Are we nearing the end of the New York City real estate seller’s market?

The Manhattan real estate market remains highly competitive. Monthly contract activity is still 30% above the seasonal average, while monthly new supply is nearly 25% above normal. After a year plus buying frenzy, the market is showing signs that it may be slowing down. Demand appears to be shifting from white-hot to red-hot, suggesting Manhattan is moving from a seller’s market to a more stabilized one.

The return of the offer

After raising to nearly 10,000 units in the post-pandemic, Manhattan’s actively quoted stock fell below 5,000 in January, its lowest level in four years. This drought of offerings forced buyers to strike as soon as possible, increasing competition and prices, similar to the 2013 to 2015 peak when inventory averaged closer to 4,000. At the time, there were no listing discounts and apartments were routinely trading above their asking price. Today, while total inventory is below the recent average, it is on the uptrend, driven in part by several months of higher-than-average new offerings. In short, after being on the sidelines for the past year, sellers are increasingly willing to take advantage of favorable market conditions.

Is the question finally taking its foot off the gas?

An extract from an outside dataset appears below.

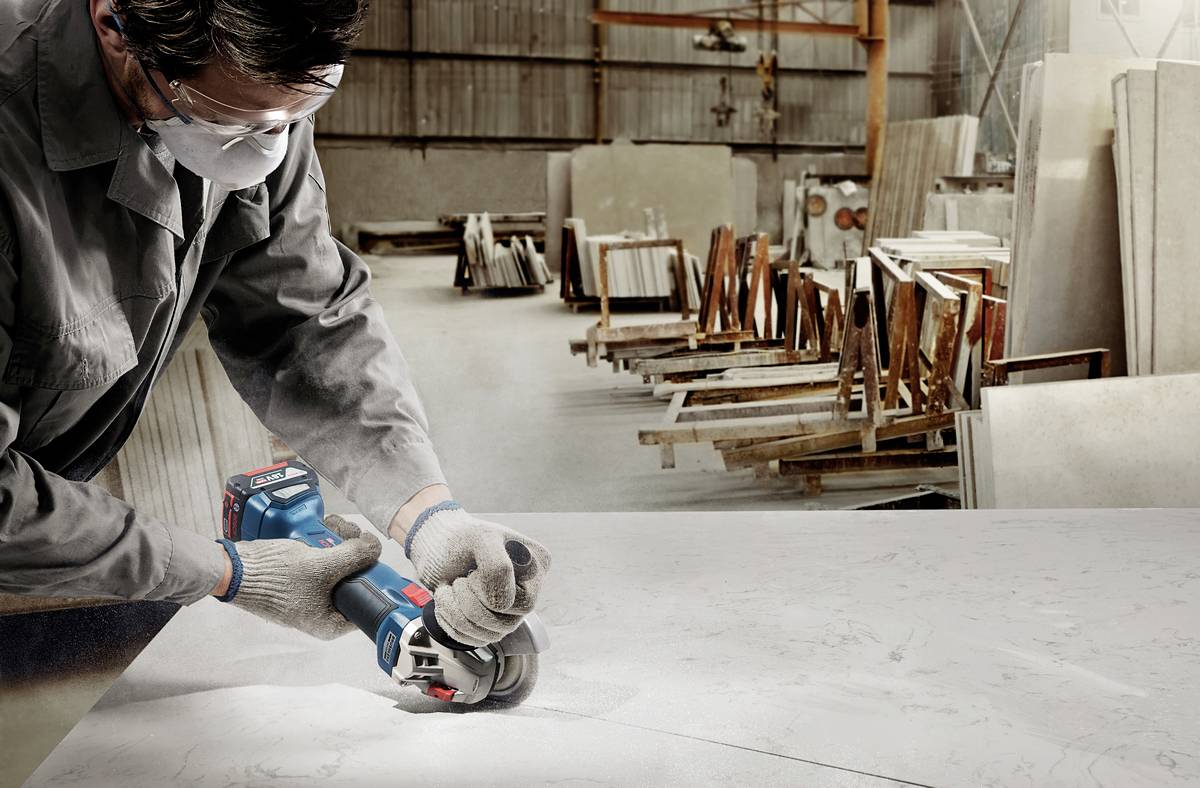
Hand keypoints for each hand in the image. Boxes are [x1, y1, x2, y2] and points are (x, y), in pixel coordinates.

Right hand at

At the same time that sellers are finally emerging, buyers may be ready to take a breather. It may not seem like much, and it certainly isn’t a trend yet, but the number of contracts signed in April 2022 was lower than in March 2022. They were also lower than those in March and April 2021. April and May tend to be the biggest months for signed contracts, and the number of contracts is expected to rise, not fall, from March to April. So a drop now, albeit a slight one, suggests that Manhattan’s buying frenzy could dip to more typical levels. Admittedly, buy-side activity remains about 30% higher than normal, but as a lot of new listings come in too.

What is unseen is that that balance is precarious. As long as supply and demand rise and fall at the same time, the market works: neither the buy nor the sell side has too much leverage and activity continues. However, when the equilibrium suddenly and overwhelmingly shifts to one side at the expense of the other, market activity slows. With this in mind, the best case scenario for Manhattan is that as deal volume and supply return to more normal levels in parallel, avoiding an overabundance of units that hinder activity and prices.

Looking at days in the market, or the time it took a seller to find a buyer, units over $5 million now stay on the market a little longer than they did earlier in the year, while other price points move sideways. Luxury units have been a driving force behind the latest market push, so the increased time it takes for expensive deals to happen suggests that Manhattan’s market is less lavish than it was at the end of 2021. Even at 30% more then ask normally, buy buyers are in no rush to make deals.

Finally, a comparison of the first and last asking price for resale units shows that buyers are not lazily following the path to higher prices. While the median first asking price is now equal to the all-time high of $1,395 million in 2017, the median last asking price hasn’t risen since October. In fact it has fallen. This divergence suggests that current sellers may be going too far and may be contributing to longer time in the market. Buyers are not interested in chasing higher prices and making their choice known by doing nothing.

Offer discount

As mentioned above, despite a slight slowdown in deal activity, the market remains highly competitive. When buyers compete with each other, discounts disappear. For highly sought-after units, discounts can even turn negative, meaning buyers pay the asking price to close the deal. During the 2014-2015 market peak, deals for units that had been on the market for less than two weeks were regularly traded at negative discounts. The question for buyers back then was not “how much can I save?” but “how much should I spend extra?”. Since 2021, however, most of the trade has been traded on demand in just a few months. Today’s competition seems tame compared to the 2014-2015 market, especially given the well above average deal volume. In general, buyers seem more pragmatic than their peers a few years ago, unwilling to buy for the sake of buying.

What do you have to pay attention to?

As the busy season reaches its peak (traditionally in mid-May), keep an eye on the drawn weekly numbers. Compared to last month or last year, a slowing pace would further indicate that the wave of buyers is ebbing. Combined with the above-average number of new offerings entering the market, the scale could swing from a seller’s market to a neutral market.


Current market dynamics, such as the lack of over-enthusiasm from buyers, indicated by the slight slowdown in deal activity, increasing luxury days in the market and brokering the final asking price, suggest that the seller’s market in Manhattan real estate may be fading. As the market enters its busiest time of the year, the subtle shift in dynamics indicates a more normal course of business is on the way, with negotiation a part of any deal. In other words, back to normal.